Forno's of Spain - Newark, NJ

Layover Leftovers

We were officially on our way to Spain to see my sister-in-law perform in Sevilla (she’s an opera singer, don’t ya know?), but before we left the States, our four hour layover in Newark allowed enough time for my mom (in Jersey) to grab us for dinner. Forno’s was fitting fare to say the least, known for its classic, Spanish cuisine and only about 10 minutes from the airport. After seeing crowds pour in from 5pm on, I knew we were about to be properly schooled...old school.

Enough fancy floated around the table for us to be impressed with waiters dressed in vests and bowties fawning over us (“Is your preference white or red sangria?”), while busboys bustled, bringing baskets of warm rolls, followed by garlic bread, followed by greens dressed with balsamic vinaigrette…and that was all before we even had time to read the menu. Entrees were a bit pricey (high $20-low $30), but along with the impromptu items from the start, dishes of saffron rice, veggies (green beans and cauliflower) and thinly sliced, crispy "papas" were lavished upon us during dinner.

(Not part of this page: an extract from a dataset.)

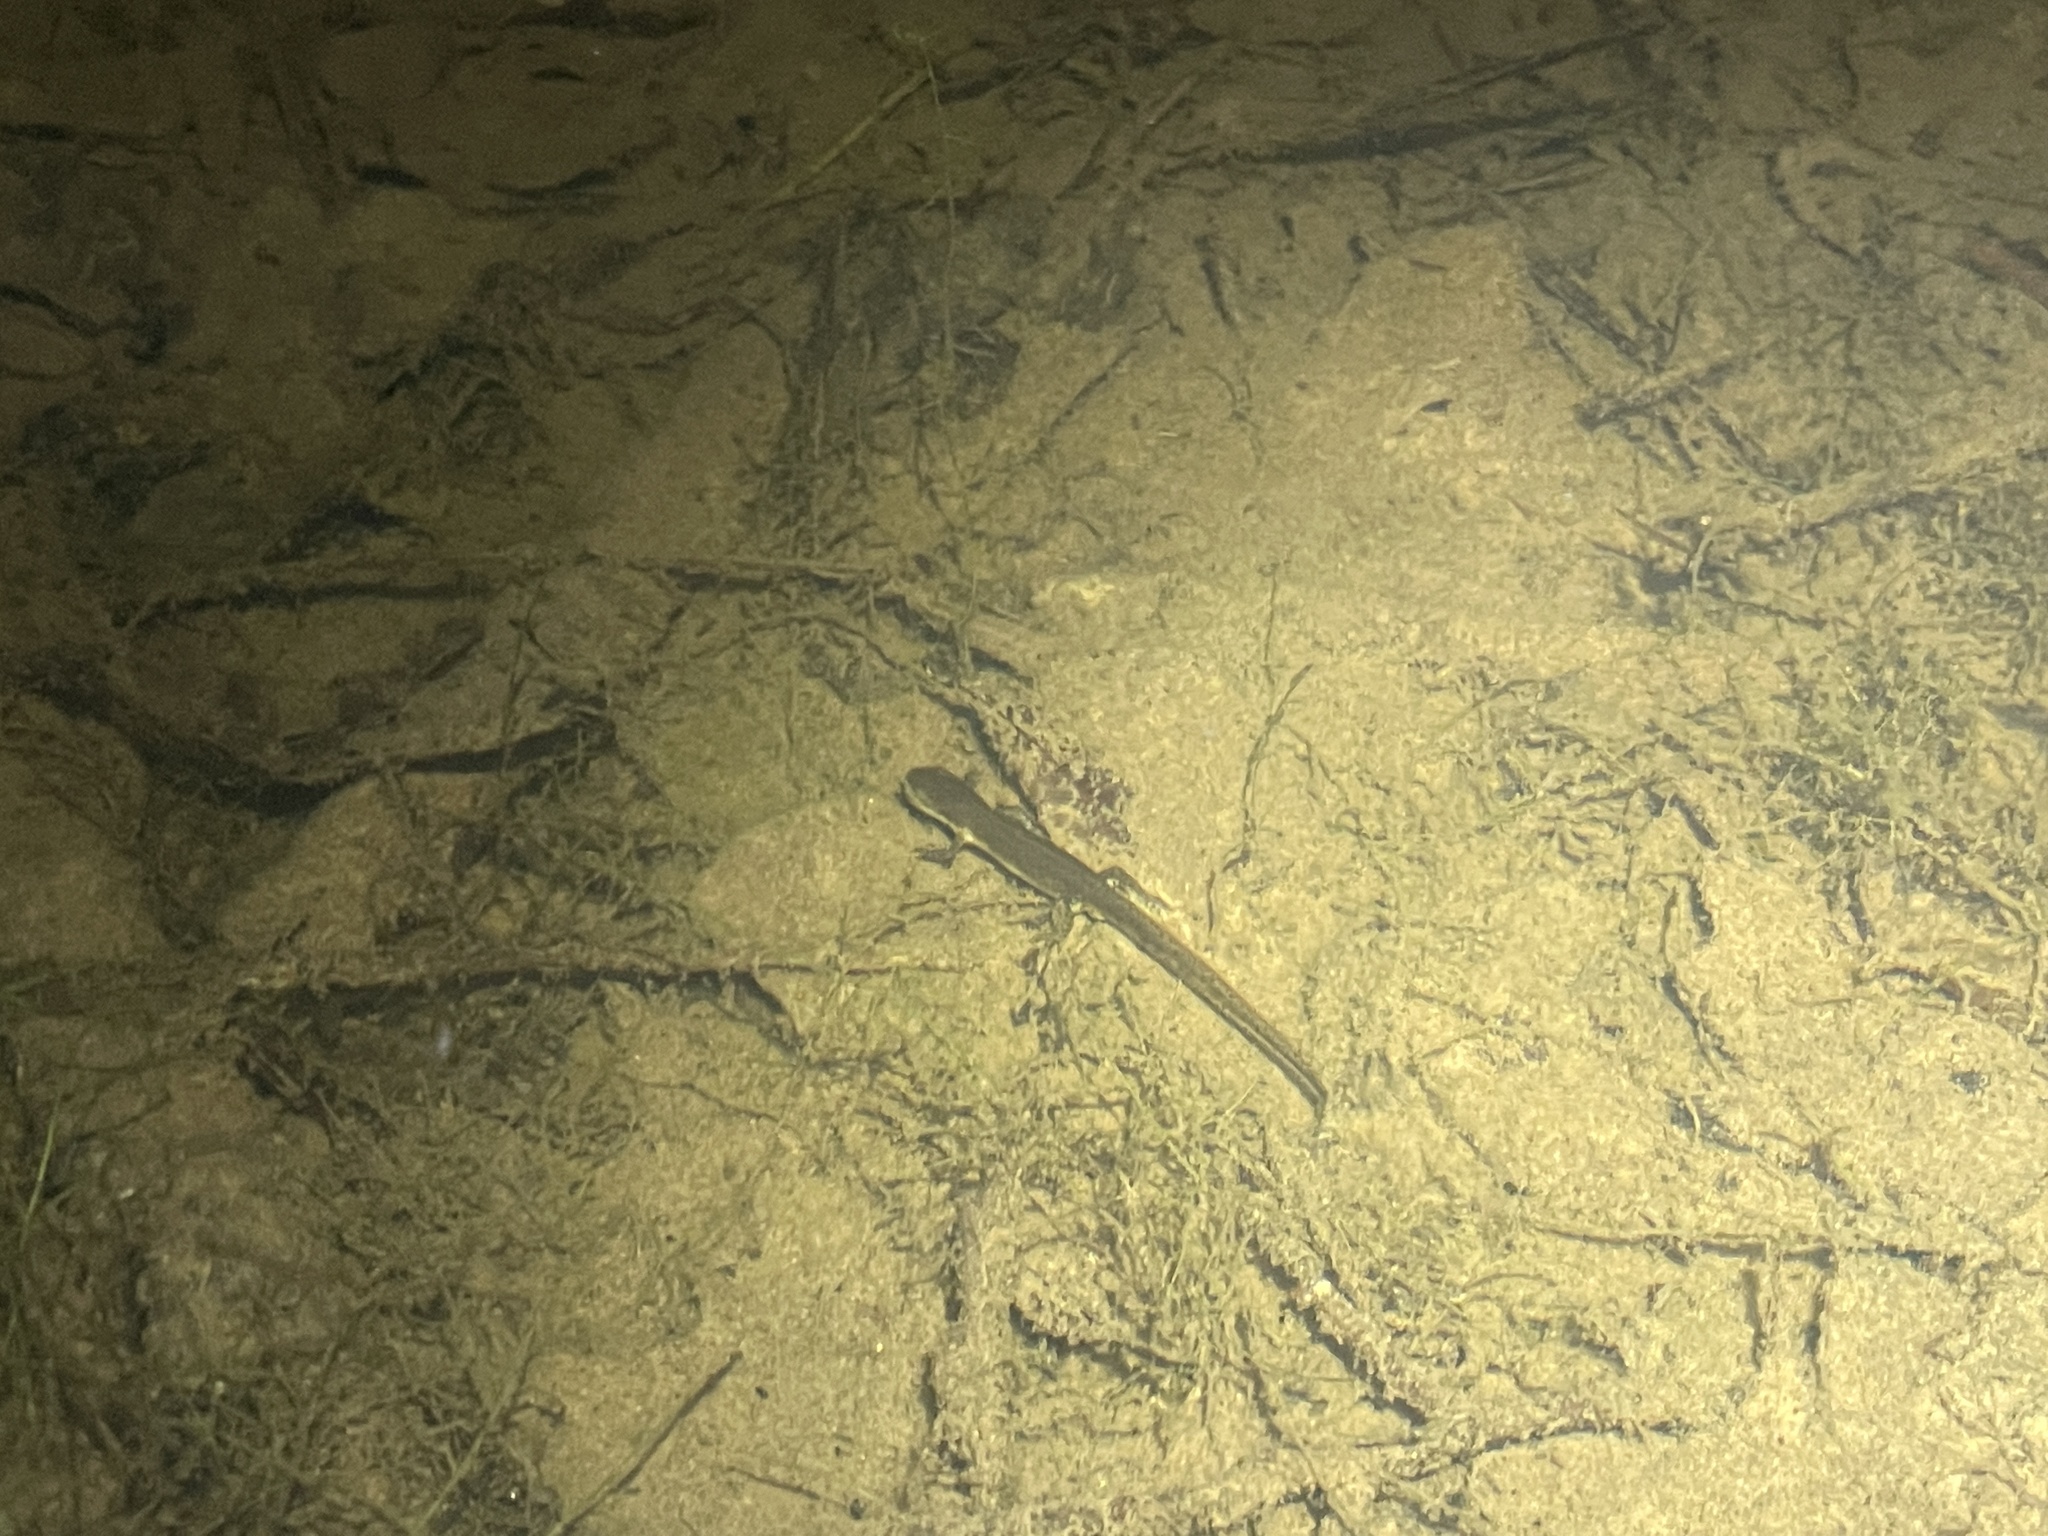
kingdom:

Fish here was fresh and fabulous, plucked from the ocean and cut into thick filets. My mom snacked on sautéed snapper with garlic, olive oil and red chili flakes. The chili brought some bite, but otherwise it was a bit flat - an acute case of seasoning sickness, though I can’t fault the fish, because that was one quality catch.

My hubby went for halibut, grilled to perfection and topped with paprika and pine nuts. Thick, substantial and masterfully handled like a fine steak, my meat-and-potatoes man never once asked, “Where’s the beef?” Served with boiled taters, I realized how much these people loved their carbs (two types of bread, rice and papas, plus a potato with dinner?) - my kind of people!

As for myself, I went for the sole Francaise. Flaky, white filets were dredged in flour and egg, then doused in butter and lemon to combine the guilty pleasure of comfort food and fish’s natural ability to remain light = sole food.



By the time we got up to leave, there was an hour wait. We hugged our goodbyes and my mom happily claimed my leftovers that wouldn’t make it across the Atlantic. Forno-cation ( = Forno + vacation) had been one righteous rendezvous, leaving us relaxed, content and sleepy for the long flight. Next stop...Spain.